Sua posição tinha peso, mas não era considerada infalível ou vinculativa por si
mesma. Por isso, nas controvérsias, era
comum que a Igreja Romana e as outras Sedes Apostólicas fossem consultadas.
Assim foi no caso do arianismo, pelagianismo, monofissimo e outras heresias.

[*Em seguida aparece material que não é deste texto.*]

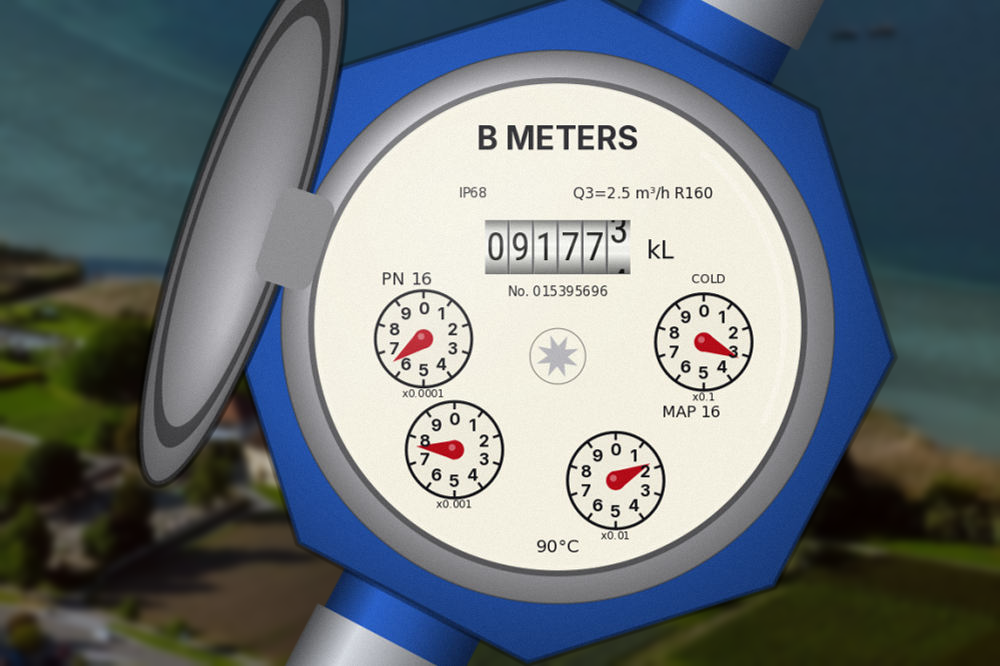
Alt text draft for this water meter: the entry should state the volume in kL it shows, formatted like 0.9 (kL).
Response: 91773.3176 (kL)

Porém, caso a Igreja consultada decidisse de forma contrária à posição apoiada pela
Igreja apelante, essa não necessariamente mudaria sua posição, pois não
considerava a decisão da Sede Apostólica infalível ou vinculativa. Esse foi o
caso da Igreja Norte Africana. Quando o Bispo Romano Zózimo voltou atrás na
condenação ao Pelagianismo, os norte africanos não mudaram sua posição e se
mantiveram firmes na condenação à heresia.
Desta
forma, quando um apologista papal tentar provar que a Igreja Romana tinha
supremacia jurisdicional sobre as demais a partir dos casos em que outras
Igrejas a consultavam sobre controvérsias doutrinárias, é preciso demonstrar
que a parte apelante considerava essa opinião vinculante e infalível. Isso
nunca ocorreu. As partes de uma controvérsia muitas vezes apelavam a outras
Sedes Apostólicas, cujas decisões os romanistas não considerariam vinculantes e
infalíveis por si mesmas. E também, em diversas ocasiões, a parte apelante não
seguiu a opinião da Sé Apostólica consultada.